A long list of speakers complained at Saturday's closing session of an opportunity lost.
Ecuador's negotiator Walter Schuldt, on behalf of a group of 30-odd Like-Minded Developing Countries that include major polluters India and China, said they were "thoroughly dissatisfied" with the outcome.
"We lost valuable negotiating time this week with open-ended discussions," he said -- a sentiment echoed by African and Arab countries, among others that had hoped for more detailed bartering.
Countries remain divided on such fundamentals as the legal form that the 2015 agreement will take, whether there will be different levels of obligation for rich and poor nations, and how to assess whether national carbon curbing pledges are enough, combined, to avoid the worst climate change scenarios.
Many said the Bonn meeting merely restated well-known country positions on how responsibility for climate action must be shared, instead of discussing details like funding to help poor countries shift to less polluting fuels and adapt to change that can no longer be avoided.
"We will clearly have our work cut out for us in Lima," said Ronald Jumeau, spokesman for the Alliance of Small Island States (AOSIS) -- countries at high risk from rising sea levels induced by climate change.
And he warned "there won't be an adequate deal unless" developed countries give details soon of financial and expert support.
The meeting's co-chairman Artur Runge-Metzger closed the session by urging negotiators "to redouble your efforts in preparations" for Lima.
And he announced that two additional meetings will be held next year, besides the usual June gathering in Bonn, to allow more time for negotiations.
- 'Panic' setting in -
"We're leaving Bonn with not much more clarity than when we arrived on how we will get the key decisions needed in Lima to confront the threat of climate change," said Alden Meyer of the US-based Union of Concerned Scientists.

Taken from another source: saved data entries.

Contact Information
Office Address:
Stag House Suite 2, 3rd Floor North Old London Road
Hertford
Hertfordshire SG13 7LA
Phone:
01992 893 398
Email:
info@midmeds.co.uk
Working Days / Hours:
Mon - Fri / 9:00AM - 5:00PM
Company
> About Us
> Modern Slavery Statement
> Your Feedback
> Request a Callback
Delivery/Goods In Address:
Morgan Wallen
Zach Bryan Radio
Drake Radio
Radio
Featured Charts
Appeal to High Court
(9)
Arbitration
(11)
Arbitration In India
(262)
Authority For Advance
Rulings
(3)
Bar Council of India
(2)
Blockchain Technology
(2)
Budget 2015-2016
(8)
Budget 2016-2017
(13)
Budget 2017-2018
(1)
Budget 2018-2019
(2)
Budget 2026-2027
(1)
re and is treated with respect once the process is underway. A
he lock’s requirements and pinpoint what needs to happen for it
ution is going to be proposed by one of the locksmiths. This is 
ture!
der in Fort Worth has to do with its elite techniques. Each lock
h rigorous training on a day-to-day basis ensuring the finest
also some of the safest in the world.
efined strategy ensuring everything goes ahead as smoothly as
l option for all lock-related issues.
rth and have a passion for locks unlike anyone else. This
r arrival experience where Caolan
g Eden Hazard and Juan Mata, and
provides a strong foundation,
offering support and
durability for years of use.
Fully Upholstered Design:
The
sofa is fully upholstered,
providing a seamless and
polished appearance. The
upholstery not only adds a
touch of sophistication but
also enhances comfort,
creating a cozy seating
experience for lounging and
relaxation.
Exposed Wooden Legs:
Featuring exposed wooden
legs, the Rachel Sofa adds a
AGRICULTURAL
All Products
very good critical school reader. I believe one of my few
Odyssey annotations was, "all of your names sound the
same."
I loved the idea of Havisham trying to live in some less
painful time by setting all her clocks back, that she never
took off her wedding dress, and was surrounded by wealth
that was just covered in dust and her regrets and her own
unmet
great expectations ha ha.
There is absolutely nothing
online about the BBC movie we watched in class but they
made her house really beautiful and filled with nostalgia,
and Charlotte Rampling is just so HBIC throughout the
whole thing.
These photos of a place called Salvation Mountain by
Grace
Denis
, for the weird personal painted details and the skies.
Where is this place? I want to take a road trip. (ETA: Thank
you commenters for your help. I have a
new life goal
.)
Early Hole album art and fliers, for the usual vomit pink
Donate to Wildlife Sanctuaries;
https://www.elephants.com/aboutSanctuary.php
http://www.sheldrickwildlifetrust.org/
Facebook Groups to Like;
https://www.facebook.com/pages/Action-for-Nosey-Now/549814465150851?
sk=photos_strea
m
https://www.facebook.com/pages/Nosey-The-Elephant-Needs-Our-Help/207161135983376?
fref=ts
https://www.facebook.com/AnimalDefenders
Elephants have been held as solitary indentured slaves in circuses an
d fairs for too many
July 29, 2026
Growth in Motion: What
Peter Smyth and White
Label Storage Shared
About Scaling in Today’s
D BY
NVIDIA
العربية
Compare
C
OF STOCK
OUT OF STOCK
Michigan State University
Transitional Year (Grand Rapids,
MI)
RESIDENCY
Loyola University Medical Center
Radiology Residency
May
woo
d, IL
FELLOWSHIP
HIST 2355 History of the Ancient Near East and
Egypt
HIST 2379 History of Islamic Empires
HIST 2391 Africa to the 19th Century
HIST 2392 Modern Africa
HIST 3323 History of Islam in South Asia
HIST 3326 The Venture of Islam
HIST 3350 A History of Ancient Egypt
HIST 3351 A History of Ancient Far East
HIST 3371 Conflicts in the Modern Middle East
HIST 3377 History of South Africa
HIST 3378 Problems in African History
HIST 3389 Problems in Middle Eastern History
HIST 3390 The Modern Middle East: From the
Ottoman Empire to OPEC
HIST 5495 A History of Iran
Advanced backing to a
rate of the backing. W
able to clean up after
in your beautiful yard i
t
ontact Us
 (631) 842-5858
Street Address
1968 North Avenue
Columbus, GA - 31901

"From floods and droughts to hurricanes, typhoons and heat waves, we are already suffering the consequences of our past inaction. We need to see much more rapid progress in Lima."
The Paris pact will be the first to unite rich and poor countries under a common legal commitment to curb Earth-warming fossil fuel emissions.
This, in turn, will seek to limit average global warming to two degrees Celsius (3.6 degrees Fahrenheit) over pre-Industrial Revolution levels.
Scientists warn that on current trends, Earth could experience double the targeted warming limit -- a recipe for potentially catastrophic damage to the climate system -- yet emissions continue to rise.
The most anticipated outcome from Bonn had been progress on the "information decision", guiding nations in their emissions pledges -- things like which gases will be cut, by how much, and over what period.
This must be finalised by Lima to give countries enough time to present their offers by a loose deadline of the first quarter of 2015.
Yet countries remain deeply divided on the fundamentals of whether the declarations should include rich countries' intended financial help  to developing nations.
"People are starting to panic a little" over the mountain of work still to be done, Meyer said.